I was particularly interested in the open cube series of work, I was amazed by the instruction he created 'Variations of Incomplete open cubes', I find that there can be set a frame, which would guide and constrain developments of graphic, which is interesting, as some of the open cube 'blueprints' already look like typography already.

'The Art Of Clean Up, Life made neat and tidy' by Ursus Wehrli, when I read the book I truly think the artist has OCD....but his way of looking at things and situations is very broad-thinking, he arrange and sort many things that we might have never imagined. His works are humourous, at the same time giving the audience a neat and nice feeling.

Agi Chen


http://www.glenfiddich.com/uk/explore/artists-in-residence/2013/agi-chen/

http://www.saatchigallery.com/artists/agi_chen.htm?section_name=postpop

Agi Chen was born in 1980. She is now studying the Doctoral Program in the Art Creation and Theory Department of Tainan National University of the Arts, and is based in Taipei.

As an artist and a consumer of public culture, Agi creates a range of contemporary works with modern significance through reversing the colors of animations to reveal the public culture and to remind the visual collective memories.

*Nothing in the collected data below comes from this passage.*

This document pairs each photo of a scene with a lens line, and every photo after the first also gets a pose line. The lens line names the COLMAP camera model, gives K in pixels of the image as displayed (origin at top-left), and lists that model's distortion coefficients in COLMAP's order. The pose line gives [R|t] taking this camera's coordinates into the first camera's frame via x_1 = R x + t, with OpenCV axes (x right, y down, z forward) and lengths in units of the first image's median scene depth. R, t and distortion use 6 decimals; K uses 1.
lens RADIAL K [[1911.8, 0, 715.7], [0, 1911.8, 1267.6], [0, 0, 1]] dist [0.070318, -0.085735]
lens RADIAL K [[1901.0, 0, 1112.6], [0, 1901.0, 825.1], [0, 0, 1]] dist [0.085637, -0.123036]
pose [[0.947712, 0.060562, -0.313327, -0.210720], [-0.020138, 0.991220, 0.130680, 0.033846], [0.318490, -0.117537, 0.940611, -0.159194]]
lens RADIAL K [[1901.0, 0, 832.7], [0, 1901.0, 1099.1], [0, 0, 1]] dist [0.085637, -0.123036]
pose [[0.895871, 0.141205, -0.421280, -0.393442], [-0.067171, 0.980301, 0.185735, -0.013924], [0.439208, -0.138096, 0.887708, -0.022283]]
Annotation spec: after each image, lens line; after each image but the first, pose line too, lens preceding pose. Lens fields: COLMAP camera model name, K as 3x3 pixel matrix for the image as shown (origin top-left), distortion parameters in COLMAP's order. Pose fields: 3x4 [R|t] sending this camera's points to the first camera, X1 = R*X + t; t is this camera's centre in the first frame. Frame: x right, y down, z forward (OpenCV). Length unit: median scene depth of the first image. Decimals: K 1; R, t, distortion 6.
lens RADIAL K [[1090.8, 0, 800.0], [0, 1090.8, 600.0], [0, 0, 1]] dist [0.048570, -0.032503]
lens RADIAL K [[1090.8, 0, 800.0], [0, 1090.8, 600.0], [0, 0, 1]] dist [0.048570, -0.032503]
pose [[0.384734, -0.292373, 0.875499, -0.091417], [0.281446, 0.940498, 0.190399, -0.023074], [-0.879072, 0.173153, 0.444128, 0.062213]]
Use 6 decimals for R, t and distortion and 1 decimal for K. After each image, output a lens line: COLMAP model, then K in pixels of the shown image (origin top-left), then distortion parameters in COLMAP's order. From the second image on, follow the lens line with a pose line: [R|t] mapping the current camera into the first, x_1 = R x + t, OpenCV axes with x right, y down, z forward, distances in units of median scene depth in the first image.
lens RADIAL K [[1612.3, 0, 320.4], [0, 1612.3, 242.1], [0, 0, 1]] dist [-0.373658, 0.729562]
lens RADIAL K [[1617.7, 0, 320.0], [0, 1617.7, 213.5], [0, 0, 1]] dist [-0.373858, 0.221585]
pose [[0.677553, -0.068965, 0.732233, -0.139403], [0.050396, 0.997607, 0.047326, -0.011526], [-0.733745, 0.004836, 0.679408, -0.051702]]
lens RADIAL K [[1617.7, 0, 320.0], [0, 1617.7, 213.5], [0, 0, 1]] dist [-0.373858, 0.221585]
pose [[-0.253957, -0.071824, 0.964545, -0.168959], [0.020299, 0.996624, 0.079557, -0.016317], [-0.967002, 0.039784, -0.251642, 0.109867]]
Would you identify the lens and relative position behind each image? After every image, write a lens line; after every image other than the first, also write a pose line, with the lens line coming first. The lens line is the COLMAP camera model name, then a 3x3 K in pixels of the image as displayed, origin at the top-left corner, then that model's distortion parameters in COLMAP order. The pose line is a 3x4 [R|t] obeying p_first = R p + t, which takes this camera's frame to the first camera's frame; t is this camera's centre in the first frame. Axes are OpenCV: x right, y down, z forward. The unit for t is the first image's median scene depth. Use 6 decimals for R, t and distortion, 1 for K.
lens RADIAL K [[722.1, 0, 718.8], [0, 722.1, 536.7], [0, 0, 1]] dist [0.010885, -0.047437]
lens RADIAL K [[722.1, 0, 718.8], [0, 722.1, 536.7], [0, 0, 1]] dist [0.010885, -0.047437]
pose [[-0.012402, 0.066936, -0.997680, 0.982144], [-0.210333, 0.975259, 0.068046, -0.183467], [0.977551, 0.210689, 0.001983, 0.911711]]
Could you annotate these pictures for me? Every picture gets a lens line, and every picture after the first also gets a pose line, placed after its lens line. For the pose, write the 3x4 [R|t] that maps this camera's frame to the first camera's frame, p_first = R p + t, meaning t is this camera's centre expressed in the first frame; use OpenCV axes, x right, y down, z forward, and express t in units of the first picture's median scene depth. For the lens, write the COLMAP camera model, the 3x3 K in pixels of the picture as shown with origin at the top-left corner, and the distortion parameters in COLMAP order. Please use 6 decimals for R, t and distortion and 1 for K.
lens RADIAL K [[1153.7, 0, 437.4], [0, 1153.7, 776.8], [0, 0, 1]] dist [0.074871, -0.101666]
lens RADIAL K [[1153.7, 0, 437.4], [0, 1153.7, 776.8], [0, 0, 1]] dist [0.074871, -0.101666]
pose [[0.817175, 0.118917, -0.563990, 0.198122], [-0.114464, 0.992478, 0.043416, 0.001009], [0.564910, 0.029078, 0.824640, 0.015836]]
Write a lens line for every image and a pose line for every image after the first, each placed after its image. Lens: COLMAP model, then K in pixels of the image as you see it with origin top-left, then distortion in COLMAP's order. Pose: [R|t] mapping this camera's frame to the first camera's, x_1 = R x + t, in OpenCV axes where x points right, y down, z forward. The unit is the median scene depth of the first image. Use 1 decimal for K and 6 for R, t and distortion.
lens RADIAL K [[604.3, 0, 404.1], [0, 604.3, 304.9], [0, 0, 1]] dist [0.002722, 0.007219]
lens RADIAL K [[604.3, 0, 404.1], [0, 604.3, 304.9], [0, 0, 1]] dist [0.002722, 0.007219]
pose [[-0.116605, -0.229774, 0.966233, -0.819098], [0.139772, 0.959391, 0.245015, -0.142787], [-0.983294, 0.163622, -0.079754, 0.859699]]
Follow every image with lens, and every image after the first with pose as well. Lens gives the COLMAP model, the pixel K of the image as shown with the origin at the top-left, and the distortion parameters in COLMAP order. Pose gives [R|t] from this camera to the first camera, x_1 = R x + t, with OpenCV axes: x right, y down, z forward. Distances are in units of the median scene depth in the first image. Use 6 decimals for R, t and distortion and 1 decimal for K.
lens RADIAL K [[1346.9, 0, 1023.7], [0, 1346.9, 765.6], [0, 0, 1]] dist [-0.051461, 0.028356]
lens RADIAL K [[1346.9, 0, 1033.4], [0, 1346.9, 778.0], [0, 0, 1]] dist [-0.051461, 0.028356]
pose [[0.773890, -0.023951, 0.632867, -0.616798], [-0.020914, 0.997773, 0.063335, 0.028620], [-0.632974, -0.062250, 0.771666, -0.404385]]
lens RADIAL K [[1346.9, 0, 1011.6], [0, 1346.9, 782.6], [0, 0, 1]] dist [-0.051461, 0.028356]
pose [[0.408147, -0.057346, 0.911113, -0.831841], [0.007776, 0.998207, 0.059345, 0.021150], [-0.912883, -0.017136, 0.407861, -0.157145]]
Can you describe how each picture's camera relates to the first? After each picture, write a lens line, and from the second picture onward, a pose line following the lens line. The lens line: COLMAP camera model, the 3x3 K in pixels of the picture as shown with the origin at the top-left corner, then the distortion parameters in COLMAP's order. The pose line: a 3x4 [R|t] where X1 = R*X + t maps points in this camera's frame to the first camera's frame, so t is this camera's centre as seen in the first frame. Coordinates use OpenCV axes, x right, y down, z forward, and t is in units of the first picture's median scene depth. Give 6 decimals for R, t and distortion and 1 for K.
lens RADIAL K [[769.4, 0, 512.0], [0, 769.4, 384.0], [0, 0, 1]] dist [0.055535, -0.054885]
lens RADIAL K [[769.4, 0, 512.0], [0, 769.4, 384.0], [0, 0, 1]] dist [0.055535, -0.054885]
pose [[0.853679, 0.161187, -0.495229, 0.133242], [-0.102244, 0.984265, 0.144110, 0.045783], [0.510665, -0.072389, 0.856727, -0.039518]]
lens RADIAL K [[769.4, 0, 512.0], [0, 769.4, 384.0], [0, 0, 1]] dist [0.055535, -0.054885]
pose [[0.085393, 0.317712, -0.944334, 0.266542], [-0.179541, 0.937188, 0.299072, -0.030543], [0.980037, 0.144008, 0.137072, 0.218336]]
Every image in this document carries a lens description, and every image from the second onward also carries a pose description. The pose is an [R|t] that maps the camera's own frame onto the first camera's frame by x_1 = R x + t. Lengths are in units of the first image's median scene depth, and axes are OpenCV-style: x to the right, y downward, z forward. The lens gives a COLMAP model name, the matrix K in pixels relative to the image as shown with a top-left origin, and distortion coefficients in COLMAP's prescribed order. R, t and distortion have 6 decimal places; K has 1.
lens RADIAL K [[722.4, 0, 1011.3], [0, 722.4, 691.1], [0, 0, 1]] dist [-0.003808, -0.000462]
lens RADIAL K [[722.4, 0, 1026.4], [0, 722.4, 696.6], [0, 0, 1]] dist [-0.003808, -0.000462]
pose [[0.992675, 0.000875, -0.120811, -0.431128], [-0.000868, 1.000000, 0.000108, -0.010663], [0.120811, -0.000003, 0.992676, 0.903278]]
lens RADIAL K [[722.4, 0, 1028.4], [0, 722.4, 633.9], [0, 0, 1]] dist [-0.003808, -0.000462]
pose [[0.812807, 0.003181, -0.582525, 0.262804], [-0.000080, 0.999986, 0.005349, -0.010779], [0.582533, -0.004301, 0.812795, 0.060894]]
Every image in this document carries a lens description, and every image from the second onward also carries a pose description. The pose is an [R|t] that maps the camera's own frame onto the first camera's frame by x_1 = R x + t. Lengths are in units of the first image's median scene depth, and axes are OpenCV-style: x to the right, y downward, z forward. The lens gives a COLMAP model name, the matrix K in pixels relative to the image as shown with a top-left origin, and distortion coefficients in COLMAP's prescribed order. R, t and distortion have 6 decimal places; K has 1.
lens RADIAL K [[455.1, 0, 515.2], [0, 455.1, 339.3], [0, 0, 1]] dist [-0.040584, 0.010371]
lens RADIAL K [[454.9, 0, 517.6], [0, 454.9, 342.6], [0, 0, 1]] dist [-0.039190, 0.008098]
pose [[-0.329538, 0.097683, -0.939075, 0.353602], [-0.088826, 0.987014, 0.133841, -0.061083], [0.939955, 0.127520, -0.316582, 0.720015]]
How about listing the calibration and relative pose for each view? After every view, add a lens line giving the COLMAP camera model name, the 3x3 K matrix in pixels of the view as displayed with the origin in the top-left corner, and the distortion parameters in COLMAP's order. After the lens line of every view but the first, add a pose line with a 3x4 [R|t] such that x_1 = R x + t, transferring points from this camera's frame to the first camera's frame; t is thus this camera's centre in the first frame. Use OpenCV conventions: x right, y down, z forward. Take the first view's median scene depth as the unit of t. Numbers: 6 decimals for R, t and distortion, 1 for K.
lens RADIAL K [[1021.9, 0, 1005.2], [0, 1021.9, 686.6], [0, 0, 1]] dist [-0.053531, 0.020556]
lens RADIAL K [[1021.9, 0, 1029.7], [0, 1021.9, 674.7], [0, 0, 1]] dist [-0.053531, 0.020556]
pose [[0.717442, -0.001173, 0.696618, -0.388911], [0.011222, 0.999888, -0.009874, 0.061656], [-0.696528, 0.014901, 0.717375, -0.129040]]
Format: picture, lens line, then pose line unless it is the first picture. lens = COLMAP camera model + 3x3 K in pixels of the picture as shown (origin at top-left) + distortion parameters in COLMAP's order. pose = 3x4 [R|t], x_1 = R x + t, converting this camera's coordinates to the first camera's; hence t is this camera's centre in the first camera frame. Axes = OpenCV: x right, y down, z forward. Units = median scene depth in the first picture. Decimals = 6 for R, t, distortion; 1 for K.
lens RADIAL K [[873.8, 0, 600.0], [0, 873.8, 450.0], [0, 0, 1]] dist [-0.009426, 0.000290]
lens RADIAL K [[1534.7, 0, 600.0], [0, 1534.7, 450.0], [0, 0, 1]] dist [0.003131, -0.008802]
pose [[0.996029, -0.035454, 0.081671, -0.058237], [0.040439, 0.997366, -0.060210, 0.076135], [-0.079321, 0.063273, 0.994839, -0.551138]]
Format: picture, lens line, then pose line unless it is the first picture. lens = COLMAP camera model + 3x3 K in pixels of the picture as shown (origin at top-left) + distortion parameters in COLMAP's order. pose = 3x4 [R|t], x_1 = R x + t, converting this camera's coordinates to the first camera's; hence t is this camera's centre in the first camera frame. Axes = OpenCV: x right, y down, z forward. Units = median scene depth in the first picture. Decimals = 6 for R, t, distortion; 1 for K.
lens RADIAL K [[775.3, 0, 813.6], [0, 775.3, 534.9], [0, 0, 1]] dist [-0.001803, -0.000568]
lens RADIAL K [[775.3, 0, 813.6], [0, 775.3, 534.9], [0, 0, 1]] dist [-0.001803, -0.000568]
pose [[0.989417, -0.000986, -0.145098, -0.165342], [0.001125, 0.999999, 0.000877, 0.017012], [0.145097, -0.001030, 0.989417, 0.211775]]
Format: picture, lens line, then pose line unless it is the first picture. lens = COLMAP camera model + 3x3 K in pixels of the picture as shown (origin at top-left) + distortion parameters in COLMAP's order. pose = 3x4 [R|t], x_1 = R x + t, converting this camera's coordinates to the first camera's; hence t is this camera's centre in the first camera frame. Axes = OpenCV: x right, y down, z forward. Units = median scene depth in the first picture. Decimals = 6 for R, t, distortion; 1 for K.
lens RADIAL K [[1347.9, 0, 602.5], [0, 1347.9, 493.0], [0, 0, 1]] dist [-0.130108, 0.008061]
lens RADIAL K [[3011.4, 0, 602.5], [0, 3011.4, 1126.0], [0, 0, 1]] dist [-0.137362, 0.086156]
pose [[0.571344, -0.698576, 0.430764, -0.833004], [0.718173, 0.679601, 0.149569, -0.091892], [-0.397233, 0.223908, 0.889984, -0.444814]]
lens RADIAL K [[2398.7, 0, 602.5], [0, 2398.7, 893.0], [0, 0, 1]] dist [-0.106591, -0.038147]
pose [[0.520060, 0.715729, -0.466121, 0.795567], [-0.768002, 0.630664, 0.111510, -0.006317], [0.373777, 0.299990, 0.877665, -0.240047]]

‘Until now, the reason that most references of cartoons in my series of works are from Japan and the U.S.A, is because all cartoons and comics in Taiwan are imported from these two countries. Through working between Japanese and American cartoons, I not only found different preferences, distributions and structures of colours, but also found similar usage in colours since I started to build up the family tree by decades.'

I saw one of the piece by Agi Chen, below is the picture, at first I was not very impressed by the print, as it looks quite childish and messy, and I didn't really like the collage, however when I had a closer look, I realise the artist has been representing different cartoon characters using coloured circles, which represent their look, for example Superman would be a red circle, which is the logo and the pants, surround by a bigger blue circle which represent the blue super tight outfit, when there is another smaller black circle within the red circle to represent the hair. I think it is a very interesting way of utilising colour, I have never seen something like this, but it reminds me of Nick Smith's work, who uses the Pantone Swatches to recreate famous paintings. 

Today I went to the 100 years of graphic design exhibition, to be honest at first I was quite disappointed about the exhibition,  because the size of the exhibition is very small, seeing 100 years I was expecting a lot of works and works that are symbolic to every development stage of graphic design, the exhibition is free, but there are not description and information about the work in there, if we want to read about them we need to buy the exhibition catalogue which cost 15 pounds, it would be good if there can be a free handout or a cheaper guide.

However what I got from the exhibition is that I say some amazing graphic design work, almost all items are imagery based, poster and prints, some of the printing techniques and material used are quite new to me, for example using a matt spray on a gloss base, it creates a different effect to normal printing imageries. Those might become useful during the print and image week.